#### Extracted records
────

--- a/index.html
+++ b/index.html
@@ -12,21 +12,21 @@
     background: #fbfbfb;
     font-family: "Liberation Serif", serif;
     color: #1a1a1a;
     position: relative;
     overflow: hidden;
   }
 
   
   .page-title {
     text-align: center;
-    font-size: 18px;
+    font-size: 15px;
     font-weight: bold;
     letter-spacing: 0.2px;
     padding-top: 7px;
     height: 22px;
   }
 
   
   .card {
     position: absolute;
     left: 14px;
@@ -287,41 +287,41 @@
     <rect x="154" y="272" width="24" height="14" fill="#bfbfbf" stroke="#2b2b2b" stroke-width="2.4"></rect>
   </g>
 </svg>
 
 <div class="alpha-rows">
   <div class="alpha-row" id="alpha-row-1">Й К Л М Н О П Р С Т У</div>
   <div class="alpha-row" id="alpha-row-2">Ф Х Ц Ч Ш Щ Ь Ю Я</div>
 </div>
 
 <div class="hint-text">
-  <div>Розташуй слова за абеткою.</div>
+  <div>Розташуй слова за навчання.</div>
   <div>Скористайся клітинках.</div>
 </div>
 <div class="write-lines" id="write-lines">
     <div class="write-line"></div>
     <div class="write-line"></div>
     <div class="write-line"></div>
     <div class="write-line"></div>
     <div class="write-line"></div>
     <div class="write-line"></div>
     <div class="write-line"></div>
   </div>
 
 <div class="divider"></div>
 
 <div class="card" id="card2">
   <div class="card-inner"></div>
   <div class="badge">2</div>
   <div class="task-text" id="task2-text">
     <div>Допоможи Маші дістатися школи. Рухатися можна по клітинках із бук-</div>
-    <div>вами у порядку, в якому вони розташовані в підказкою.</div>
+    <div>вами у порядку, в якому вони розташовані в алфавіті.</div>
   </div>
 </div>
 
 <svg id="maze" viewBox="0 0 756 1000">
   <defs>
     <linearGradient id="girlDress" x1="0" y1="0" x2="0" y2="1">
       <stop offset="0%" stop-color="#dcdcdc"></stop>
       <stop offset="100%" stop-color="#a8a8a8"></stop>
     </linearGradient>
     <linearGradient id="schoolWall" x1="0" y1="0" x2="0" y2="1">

────

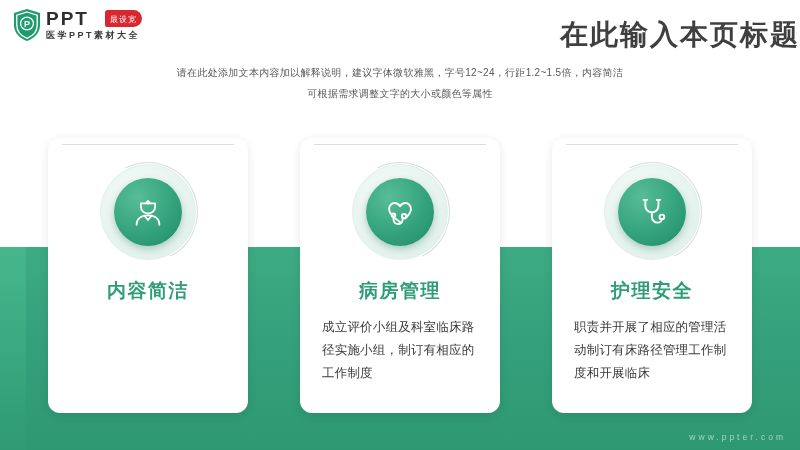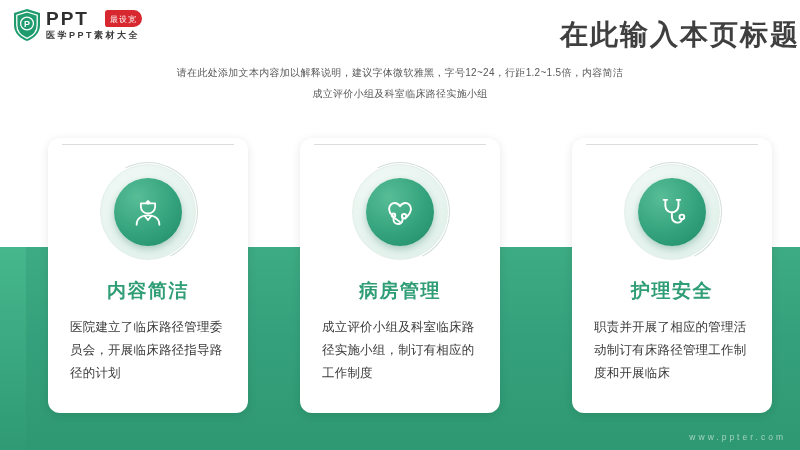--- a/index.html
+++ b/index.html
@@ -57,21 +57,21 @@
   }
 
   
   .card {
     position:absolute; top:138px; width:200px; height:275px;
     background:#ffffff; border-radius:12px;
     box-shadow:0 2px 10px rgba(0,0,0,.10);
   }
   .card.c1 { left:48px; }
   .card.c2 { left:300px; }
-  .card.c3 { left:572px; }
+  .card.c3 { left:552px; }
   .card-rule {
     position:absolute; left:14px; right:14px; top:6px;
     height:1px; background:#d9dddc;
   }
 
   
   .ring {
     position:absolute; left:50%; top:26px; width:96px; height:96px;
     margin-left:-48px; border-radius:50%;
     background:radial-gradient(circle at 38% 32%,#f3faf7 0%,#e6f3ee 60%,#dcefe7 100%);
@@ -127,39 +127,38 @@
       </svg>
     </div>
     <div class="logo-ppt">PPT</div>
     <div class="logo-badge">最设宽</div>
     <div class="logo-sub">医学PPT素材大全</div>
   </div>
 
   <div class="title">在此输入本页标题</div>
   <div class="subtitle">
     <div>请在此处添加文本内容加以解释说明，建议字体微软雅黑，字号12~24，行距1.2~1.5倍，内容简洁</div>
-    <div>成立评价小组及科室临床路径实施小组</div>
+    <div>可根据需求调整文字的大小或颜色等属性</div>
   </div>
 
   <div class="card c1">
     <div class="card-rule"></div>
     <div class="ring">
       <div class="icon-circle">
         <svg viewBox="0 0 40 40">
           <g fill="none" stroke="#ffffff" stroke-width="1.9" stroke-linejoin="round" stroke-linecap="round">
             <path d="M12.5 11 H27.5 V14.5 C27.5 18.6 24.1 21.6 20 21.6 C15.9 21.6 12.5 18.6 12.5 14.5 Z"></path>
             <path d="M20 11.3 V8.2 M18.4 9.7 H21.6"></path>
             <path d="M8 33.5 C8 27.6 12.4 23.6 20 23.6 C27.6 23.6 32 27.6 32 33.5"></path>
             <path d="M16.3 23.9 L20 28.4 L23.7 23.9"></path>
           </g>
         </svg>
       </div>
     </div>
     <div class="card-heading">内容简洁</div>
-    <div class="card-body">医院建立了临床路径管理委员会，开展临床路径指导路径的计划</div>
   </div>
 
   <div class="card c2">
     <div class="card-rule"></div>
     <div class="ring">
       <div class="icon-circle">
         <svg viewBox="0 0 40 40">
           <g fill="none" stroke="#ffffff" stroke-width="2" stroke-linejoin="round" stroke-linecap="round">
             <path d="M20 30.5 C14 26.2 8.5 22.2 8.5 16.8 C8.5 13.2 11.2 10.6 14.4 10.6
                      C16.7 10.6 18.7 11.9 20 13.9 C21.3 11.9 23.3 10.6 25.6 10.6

────

#### Assignment
Please filter the data down to the lines containing the word "linearGradient".

#### Solved exercise
     <linearGradient id="girlDress" x1="0" y1="0" x2="0" y2="1">
     </linearGradient>
     <linearGradient id="schoolWall" x1="0" y1="0" x2="0" y2="1">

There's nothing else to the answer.